◆ **WHAT THE TASK REQUIRES**:
Only the lines of the listing below that run from the line with "alveolares, elementos prefabricados" through the line with "CONTACTEZ-NOUS" are to be set down, word for word. Pictures stay out.

◆ **ENTRIES SHOWN**:

BEGIN

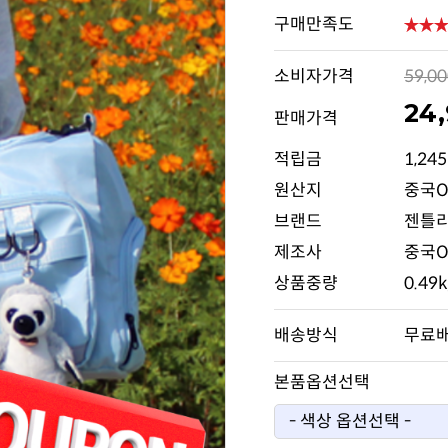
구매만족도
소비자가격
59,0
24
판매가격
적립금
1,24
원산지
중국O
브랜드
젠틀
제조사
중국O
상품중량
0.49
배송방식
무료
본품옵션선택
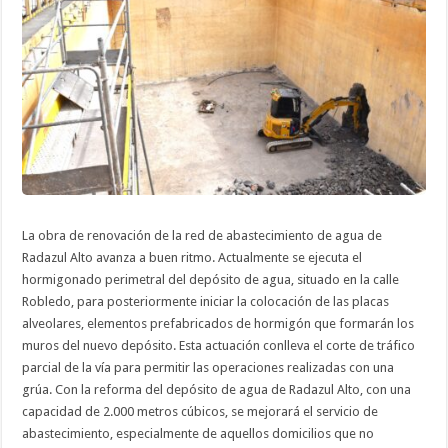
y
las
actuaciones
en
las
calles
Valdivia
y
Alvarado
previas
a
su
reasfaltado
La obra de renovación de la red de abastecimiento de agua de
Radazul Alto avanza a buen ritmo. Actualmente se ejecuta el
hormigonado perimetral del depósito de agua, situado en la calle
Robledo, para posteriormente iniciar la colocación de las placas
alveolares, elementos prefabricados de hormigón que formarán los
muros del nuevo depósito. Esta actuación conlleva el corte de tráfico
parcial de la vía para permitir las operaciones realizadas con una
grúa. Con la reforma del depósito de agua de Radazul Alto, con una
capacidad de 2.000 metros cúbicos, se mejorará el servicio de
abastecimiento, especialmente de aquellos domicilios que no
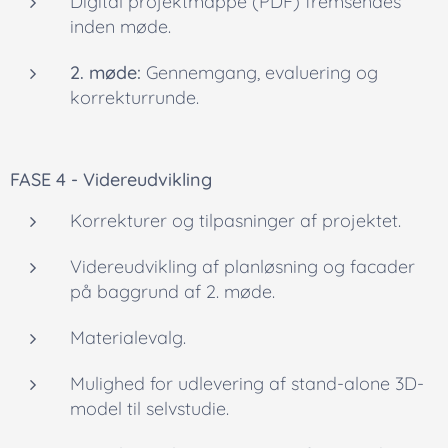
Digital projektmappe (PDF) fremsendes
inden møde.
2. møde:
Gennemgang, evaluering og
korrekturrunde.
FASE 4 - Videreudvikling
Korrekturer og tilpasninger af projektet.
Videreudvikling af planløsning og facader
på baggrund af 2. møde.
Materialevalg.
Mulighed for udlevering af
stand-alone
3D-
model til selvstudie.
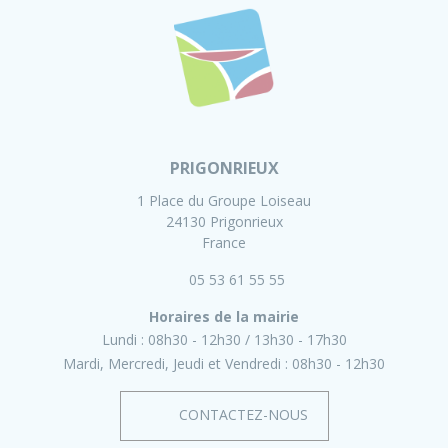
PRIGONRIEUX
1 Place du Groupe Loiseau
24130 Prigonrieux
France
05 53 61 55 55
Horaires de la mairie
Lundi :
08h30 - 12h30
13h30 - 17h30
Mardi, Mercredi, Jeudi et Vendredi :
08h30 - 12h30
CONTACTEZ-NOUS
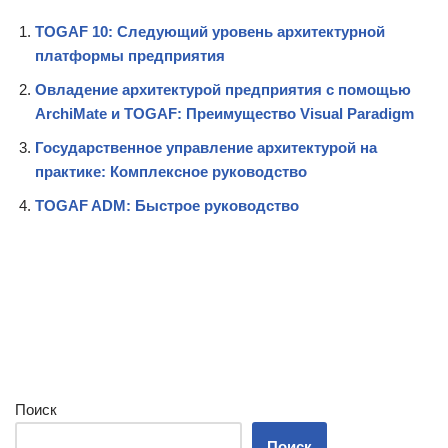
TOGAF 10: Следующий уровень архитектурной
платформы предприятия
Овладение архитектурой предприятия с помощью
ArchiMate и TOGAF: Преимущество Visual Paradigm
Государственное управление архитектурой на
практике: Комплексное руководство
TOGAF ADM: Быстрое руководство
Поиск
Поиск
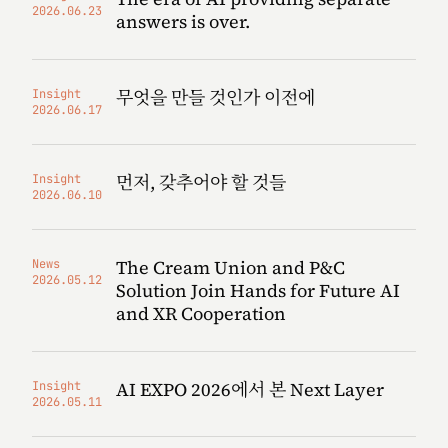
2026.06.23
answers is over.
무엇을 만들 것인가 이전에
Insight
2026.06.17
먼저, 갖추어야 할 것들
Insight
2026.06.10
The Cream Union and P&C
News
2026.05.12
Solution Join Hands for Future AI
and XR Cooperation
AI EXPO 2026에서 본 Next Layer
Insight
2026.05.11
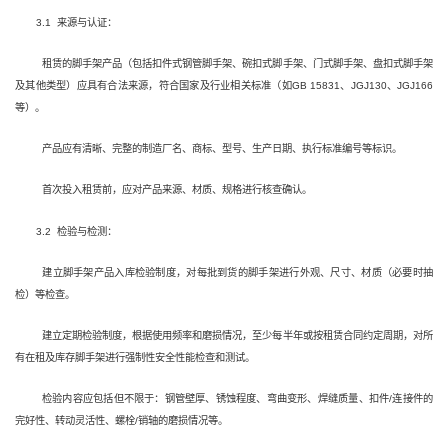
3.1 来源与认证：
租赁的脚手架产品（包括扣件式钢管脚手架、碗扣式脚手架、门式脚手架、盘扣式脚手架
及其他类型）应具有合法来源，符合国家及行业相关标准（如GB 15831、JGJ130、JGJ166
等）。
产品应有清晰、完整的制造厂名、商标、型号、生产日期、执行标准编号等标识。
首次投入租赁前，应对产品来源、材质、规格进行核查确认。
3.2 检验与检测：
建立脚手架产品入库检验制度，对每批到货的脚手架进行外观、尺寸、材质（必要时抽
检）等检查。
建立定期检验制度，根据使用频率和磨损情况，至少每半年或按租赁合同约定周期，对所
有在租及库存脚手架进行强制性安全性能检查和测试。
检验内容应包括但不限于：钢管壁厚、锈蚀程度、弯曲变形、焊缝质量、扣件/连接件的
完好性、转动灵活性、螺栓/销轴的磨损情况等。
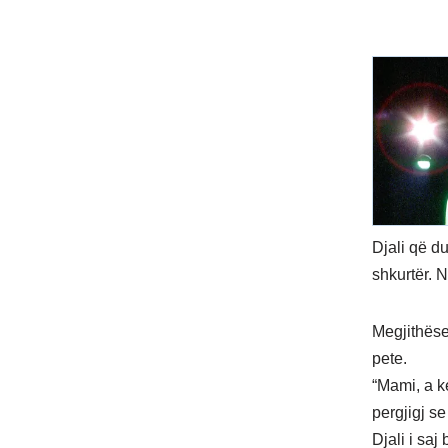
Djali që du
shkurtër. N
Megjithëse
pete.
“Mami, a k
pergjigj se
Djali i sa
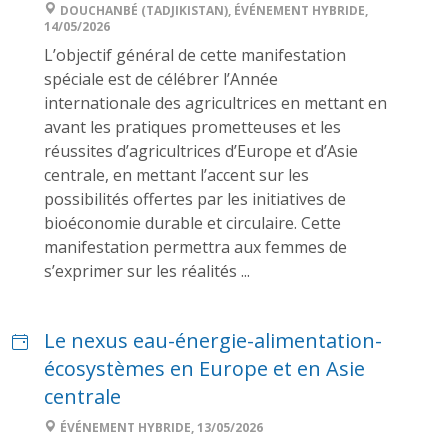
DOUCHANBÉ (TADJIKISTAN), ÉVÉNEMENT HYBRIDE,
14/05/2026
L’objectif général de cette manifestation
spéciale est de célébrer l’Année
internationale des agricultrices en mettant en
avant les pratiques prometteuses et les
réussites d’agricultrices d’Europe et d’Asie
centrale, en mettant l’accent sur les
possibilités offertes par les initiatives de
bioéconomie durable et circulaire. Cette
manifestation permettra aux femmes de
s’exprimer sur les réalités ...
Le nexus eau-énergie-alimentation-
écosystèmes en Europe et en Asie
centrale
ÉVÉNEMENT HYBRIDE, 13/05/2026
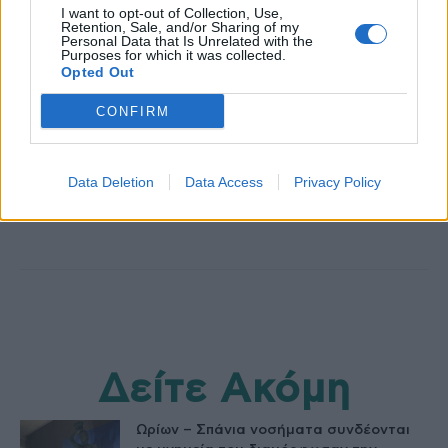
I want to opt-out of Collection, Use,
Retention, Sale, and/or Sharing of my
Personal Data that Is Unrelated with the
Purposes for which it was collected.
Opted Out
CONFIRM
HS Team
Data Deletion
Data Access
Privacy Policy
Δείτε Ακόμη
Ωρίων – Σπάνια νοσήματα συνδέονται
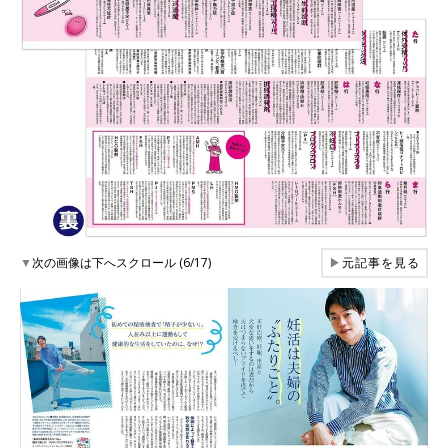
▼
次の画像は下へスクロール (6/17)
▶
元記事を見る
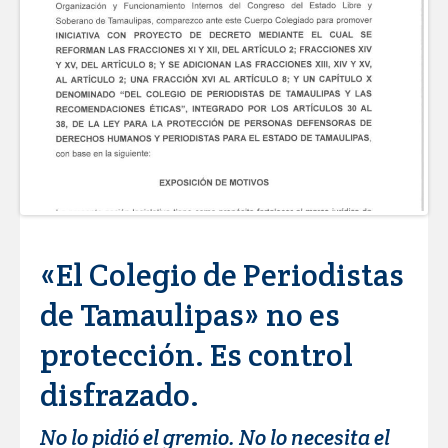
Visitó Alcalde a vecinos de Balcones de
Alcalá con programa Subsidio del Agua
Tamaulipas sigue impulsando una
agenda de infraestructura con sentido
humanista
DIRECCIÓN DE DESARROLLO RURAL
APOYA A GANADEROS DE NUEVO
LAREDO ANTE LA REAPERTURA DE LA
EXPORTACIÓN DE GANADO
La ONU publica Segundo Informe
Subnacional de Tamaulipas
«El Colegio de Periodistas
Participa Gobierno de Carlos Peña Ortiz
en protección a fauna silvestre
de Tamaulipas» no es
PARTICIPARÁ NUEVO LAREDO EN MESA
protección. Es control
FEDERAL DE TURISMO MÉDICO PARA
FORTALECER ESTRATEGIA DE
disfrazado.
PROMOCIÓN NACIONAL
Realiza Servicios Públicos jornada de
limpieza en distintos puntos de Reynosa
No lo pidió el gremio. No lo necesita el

END

◆ **YOUR RESPONSE**:
alveolares, elementos prefabricados de hormigón que formarán los
muros del nuevo depósito. Esta actuación conlleva el corte de tráfico
parcial de la vía para permitir las operaciones realizadas con una
grúa. Con la reforma del depósito de agua de Radazul Alto, con una
capacidad de 2.000 metros cúbicos, se mejorará el servicio de
abastecimiento, especialmente de aquellos domicilios que no
Digital projektmappe (PDF) fremsendes
inden møde.
2. møde:
Gennemgang, evaluering og
korrekturrunde.
FASE 4 - Videreudvikling
Korrekturer og tilpasninger af projektet.
Videreudvikling af planløsning og facader
på baggrund af 2. møde.
Materialevalg.
Mulighed for udlevering af
stand-alone
3D-
model til selvstudie.
PRIGONRIEUX
1 Place du Groupe Loiseau
24130 Prigonrieux
France
05 53 61 55 55
Horaires de la mairie
Lundi :
08h30 - 12h30
13h30 - 17h30
Mardi, Mercredi, Jeudi et Vendredi :
08h30 - 12h30
CONTACTEZ-NOUS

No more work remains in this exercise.